Stored data entries:

====

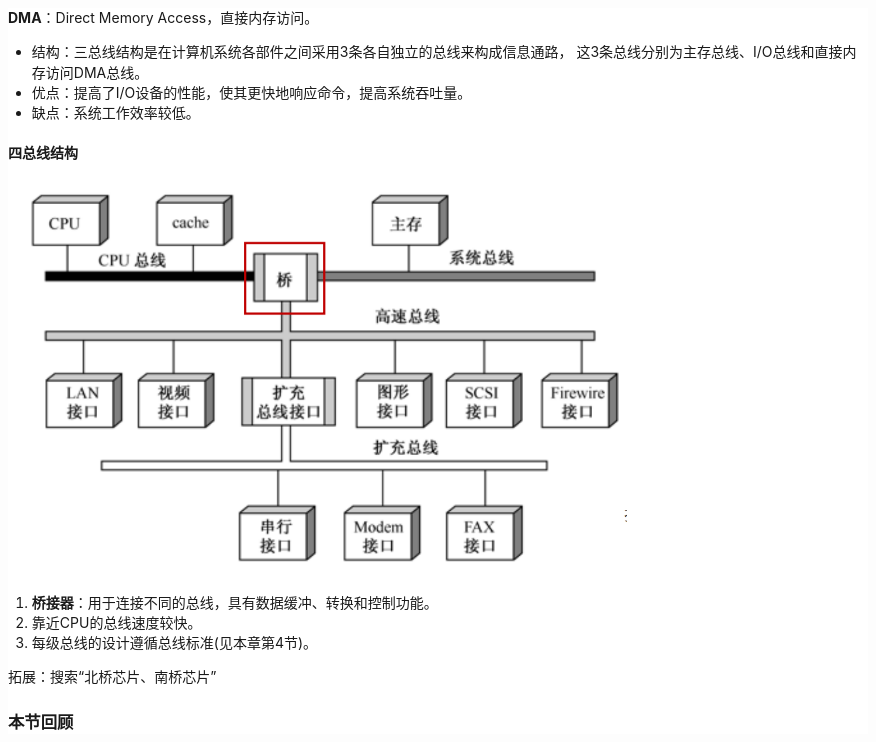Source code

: **DMA**：Direct Memory Access，直接内存访问。

- 结构：三总线结构是在计算机系统各部件之间采用3条各自独立的总线来构成信息通路， 这3条总线分别为主存总线、I/O总线和直接内存访问DMA总线。
- 优点：提高了I/O设备的性能，使其更快地响应命令，提高系统吞吐量。
- 缺点：系统工作效率较低。

#### 四总线结构

<img src="计组_王道.assets\image-20220525155724822.png" alt="image-20220525155724822" style="zoom: 67%;" />

1. **桥接器**：用于连接不同的总线，具有数据缓冲、转换和控制功能。 
2. 靠近CPU的总线速度较快。 
3. 每级总线的设计遵循总线标准(见本章第4节)。

拓展：搜索“北桥芯片、南桥芯片”

### 本节回顾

====

The records must come back exactly, with their pictures removed.

Source code

: **DMA**：Direct Memory Access，直接内存访问。

- 结构：三总线结构是在计算机系统各部件之间采用3条各自独立的总线来构成信息通路， 这3条总线分别为主存总线、I/O总线和直接内存访问DMA总线。
- 优点：提高了I/O设备的性能，使其更快地响应命令，提高系统吞吐量。
- 缺点：系统工作效率较低。

#### 四总线结构

<img src="计组_王道.assets\image-20220525155724822.png" alt="image-20220525155724822" style="zoom: 67%;" />

1. **桥接器**：用于连接不同的总线，具有数据缓冲、转换和控制功能。 
2. 靠近CPU的总线速度较快。 
3. 每级总线的设计遵循总线标准(见本章第4节)。

拓展：搜索“北桥芯片、南桥芯片”

### 本节回顾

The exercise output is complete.